Subsecretário de Mineração participa da posse da nova diretoria da Câmara Setorial de Cimento e Mineração da Abimaq

 

O subsecretário de Mineração da Secretaria de Energia e Mineração do Estado de São Paulo, José Jaime Sznelwar, participou no último dia 19 de novembro da posse da nova diretoria da Câmara Setorial de Cimento e Mineração da Abimaq – Associação Brasileira da Indústria de Máquinas e Equipamentos.

“Uma câmara setorial que debata os desafios do setor da mineração é fundamental não só para o Estado de São Paulo como para o Brasil. A Abimaq, com a importância que tem para a economia, poderá contribuir fortemente para os avanços dessa cadeia”, afirmou Sznelwar.

Na reunião foram apresentados dados conjunturais de 2015, guia de compras da Câmara que está sendo preparado, tabela de metas, pesquisa setorial, relatórios de conselhos temáticos e relatos da presidência e gerência da CSCM.

Sobre a CSCM

As Câmaras Setoriais são formadas por grupos de fabricantes  nacionais associados à ABIMAQ, nas quais as empresas têm oportunidade de conhecer e  participar  ativamente das ações promovidas  pela  ABIMAQ. Seu trabalho é estratégico para a difusão de novas ideias e conceitos.
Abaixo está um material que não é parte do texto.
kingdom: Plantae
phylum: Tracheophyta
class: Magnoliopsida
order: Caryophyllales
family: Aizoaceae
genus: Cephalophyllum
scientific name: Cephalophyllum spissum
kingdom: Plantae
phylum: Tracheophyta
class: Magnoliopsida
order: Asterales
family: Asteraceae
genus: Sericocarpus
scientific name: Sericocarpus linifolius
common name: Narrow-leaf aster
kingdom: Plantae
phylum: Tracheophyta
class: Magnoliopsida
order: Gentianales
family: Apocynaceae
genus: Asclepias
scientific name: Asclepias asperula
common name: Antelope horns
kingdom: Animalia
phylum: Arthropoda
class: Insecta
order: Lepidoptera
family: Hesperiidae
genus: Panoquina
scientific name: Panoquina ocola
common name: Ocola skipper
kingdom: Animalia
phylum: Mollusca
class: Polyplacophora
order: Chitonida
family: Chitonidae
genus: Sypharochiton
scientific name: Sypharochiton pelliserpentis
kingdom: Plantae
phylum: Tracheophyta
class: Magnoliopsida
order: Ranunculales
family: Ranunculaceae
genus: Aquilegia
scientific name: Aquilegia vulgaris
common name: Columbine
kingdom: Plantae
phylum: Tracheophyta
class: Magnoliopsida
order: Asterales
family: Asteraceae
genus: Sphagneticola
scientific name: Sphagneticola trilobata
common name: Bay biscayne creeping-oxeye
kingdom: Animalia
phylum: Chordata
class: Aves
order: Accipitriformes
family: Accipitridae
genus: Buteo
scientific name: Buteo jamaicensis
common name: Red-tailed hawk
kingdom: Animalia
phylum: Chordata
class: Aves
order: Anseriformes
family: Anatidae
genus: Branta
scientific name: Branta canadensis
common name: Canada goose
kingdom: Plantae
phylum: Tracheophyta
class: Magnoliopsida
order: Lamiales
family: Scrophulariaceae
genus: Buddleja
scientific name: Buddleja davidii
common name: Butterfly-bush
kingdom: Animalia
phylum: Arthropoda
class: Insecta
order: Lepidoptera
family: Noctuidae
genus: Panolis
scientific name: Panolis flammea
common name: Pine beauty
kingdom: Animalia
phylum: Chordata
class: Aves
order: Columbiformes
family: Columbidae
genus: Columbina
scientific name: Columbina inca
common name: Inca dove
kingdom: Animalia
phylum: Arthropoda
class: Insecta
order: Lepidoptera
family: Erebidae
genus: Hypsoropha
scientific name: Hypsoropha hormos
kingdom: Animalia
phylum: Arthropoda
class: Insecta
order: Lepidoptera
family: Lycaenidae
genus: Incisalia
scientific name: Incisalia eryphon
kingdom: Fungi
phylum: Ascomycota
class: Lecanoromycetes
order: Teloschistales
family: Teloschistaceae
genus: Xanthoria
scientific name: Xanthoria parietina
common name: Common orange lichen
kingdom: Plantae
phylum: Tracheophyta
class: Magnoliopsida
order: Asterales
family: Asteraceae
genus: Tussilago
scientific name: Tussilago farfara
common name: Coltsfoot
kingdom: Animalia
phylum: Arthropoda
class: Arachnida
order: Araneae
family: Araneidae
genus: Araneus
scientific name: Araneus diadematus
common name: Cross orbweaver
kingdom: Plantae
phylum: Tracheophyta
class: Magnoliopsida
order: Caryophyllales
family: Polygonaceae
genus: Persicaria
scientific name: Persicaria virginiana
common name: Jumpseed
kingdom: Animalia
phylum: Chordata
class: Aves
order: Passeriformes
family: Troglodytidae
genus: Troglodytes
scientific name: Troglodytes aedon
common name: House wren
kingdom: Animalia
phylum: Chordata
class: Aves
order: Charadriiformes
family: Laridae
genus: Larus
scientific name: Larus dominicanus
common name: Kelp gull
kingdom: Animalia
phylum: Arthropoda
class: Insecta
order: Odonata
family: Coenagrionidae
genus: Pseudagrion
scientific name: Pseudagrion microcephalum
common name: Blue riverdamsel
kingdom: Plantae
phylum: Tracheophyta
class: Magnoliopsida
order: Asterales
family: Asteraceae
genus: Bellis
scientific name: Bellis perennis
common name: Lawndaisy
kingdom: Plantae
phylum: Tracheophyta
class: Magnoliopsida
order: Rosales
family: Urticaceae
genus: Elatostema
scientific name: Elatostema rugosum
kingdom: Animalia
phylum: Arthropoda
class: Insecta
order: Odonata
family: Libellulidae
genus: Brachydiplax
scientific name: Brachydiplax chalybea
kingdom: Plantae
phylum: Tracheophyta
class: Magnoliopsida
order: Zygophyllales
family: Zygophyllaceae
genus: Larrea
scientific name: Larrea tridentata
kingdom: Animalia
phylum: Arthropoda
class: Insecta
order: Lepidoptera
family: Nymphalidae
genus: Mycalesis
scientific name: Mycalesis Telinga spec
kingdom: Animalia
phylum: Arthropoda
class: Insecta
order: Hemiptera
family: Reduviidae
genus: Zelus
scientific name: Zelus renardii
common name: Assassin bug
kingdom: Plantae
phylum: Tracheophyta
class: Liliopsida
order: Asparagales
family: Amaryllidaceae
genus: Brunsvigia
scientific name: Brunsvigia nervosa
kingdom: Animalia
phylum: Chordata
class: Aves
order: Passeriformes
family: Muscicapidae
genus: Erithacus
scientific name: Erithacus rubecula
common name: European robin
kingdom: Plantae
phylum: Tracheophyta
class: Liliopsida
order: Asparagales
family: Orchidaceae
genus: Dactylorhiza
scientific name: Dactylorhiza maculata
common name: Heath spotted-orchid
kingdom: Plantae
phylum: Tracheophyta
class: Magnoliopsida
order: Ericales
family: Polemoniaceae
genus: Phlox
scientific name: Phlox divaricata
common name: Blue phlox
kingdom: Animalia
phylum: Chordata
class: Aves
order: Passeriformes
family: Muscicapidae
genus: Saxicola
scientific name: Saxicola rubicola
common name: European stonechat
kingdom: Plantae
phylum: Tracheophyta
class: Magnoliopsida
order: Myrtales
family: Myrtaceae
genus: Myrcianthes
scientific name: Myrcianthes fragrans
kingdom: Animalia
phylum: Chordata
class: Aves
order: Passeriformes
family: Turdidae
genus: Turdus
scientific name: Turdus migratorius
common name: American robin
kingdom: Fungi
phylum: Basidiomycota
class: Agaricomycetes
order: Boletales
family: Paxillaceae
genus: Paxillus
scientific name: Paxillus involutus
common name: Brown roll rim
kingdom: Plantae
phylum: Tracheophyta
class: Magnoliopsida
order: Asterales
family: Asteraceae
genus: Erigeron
O papel das Câmaras Setoriais é o de aproximar seus integrantes, seja por suas afinidades ou por seus propósitos e objetivos.  Levar a seus membros não só a discussão e a  busca de soluções  para  problemas  em  comum,  mas principalmente  a  busca  de  oportunidades para novos negócios,  de mercado ou de desenvolvimento  tecnológico.

A Câmara Setorial de Cimento e Mineração atua no fomento de negócios para equipamentos do segmento.

Mineração em São Paulo

São Paulo é o terceiro maior produtor de bens minerais do país e o maior consumidor de insumos da cadeia da construção civil.  É também o maior produtor de equipamentos e insumos para a indústria mineral. Movimentou US$ 1 bilhão em 2014, empregando mais de 200 mil trabalhadores.

O Estado possui mais de 2.800 minas em operação, com 95% de produção em areia, brita, calcário e argila. Só a região Metropolitana de São Paulo recebe, diariamente, mais de 4.500 carretas de brita. Diferentemente de outros estados, predominantemente exportadores, São Paulo é o destinatário final destes insumos, gerando riqueza e renda local.